From charlesreid1

Problem Statement

An airline company offers flights out of n airports, labeled from 1 to n.

The flight time tij from airport i to airport j is known for each ij, although it may not be the case that tij = tji.

Upon landing at a given airport, a plane must be inspected before flying again. Inspection time pi is dependent on the airport where the flight landed, not where previous flight originated.

Given a set of m flights that the airline company must provide, determine minimum number of planes company needs to purchase.

The airline may add unscheduled flights to move the airplanes around if that would reduce total number of planes needed.

Input File

Lines:

Line 1: n (number of airports) m (number of flights to maintain)

Line 2: (inspection times, pi, i = 1..n)

Line 3: j=1 (3-2), all the tij's (tii=0)

...

n+2 : j = n (n+2 - 2), all of the tij's

n+3: <source airport> <destination airport> <flight time>

...

n + 2 + m: ditto

Solution Notes

Airports problem:

  • Set of n airports, trying to provide m flights between the planes
  • We are provided with when the planes need to fly out of which airports at specified times

Input file detials: see above

START WITH THE FLIGHTS

Draw a connection from node A to node B if the starting/ending times of these two flights is reconcilable

Remember: this is a DAG

Now, we can convert this into two DAGs, and find the maximum bipartite matching in this graph.

The answer we are after is m - |max bipartite matching|

What do we mean when we say "maximum matching"?

We want maximum number of edges that connect two flights (u,v) (In other words, we want to maximize flight utility by matching up as many flights end-to-end as possible.)

Maximum matching means we've "matched up" the most connections possible, and therefore maximized the utility of each flight.

Any given matching that connects a node (flight) u in graph 1 to another node (flight) v in graph 2 is an edge representing a flight plan u to v. (Note that because flight times are not symmetric, graph 1 u to graph 2 v does not imply graph 1 v to graph 2 u.

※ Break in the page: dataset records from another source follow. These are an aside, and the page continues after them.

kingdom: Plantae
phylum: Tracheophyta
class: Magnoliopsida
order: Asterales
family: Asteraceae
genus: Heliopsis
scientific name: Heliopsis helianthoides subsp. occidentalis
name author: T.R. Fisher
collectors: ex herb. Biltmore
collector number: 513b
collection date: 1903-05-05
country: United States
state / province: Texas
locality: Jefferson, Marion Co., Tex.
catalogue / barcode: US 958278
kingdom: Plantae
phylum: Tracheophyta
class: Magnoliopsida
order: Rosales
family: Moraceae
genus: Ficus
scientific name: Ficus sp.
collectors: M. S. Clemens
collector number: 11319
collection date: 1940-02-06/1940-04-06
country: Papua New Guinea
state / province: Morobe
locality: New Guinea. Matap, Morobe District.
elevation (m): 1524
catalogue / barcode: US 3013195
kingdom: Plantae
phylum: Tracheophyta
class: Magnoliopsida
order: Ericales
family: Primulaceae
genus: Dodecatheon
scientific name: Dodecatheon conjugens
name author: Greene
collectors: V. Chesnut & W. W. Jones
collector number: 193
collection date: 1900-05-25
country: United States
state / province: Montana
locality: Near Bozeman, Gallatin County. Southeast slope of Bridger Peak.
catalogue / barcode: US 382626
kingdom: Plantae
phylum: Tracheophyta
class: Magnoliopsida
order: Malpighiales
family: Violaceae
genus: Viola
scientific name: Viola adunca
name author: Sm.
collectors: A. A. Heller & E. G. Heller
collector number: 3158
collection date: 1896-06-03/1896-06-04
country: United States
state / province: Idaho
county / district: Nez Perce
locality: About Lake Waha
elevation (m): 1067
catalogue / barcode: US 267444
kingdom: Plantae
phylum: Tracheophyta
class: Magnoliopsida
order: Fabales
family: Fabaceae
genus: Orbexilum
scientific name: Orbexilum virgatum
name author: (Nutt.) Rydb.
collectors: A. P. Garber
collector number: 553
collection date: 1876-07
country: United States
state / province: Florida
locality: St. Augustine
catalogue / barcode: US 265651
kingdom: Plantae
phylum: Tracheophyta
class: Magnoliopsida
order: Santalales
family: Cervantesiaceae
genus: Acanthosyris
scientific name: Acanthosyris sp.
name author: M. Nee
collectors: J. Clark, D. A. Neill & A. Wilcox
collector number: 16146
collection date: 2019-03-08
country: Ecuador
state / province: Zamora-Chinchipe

Although it may imply graph 2 u to graph 1 v. That is, u->v does not imply v->u

We want to minimize the number of unmatched edges.

Equivalent to minimizing flights arriving in a city and being stuck

Equivalent to maximizing size of matching.

Question:

  • Looking for paths that connect all nodes trips that visit all nodes while minimizing......... ?

<flight source node> <flight destination node> <flight time>

Data structure

Start with the data structure:

  • Constant number of flights m
  • m are nodes, n are airports
  • Draw graph: vertices are FLIGHTS
  • Node i = flight i, node j = flight j
  • Edge ij = whether it is possible to fly (service from flight i -> flight j)
  • This graph should form a DAG
  • We want the minimum number of paths needed to coer all vertices
  • We want to find the minimum number of paths

Algorithm:

  • Build a bipartite graph
  • All flights
  • copy of all flights
  • u1 -> v2 indicates a plane can service flight u2 and then service flight v2.
  • this is because we are not interested in "does this flight connect city A to city B" - rather, we're given a set of flights we have to make.
  • We need the flights to cover those paths, the only question is how we'll do it.

Then we find a minimum path through all the nodes.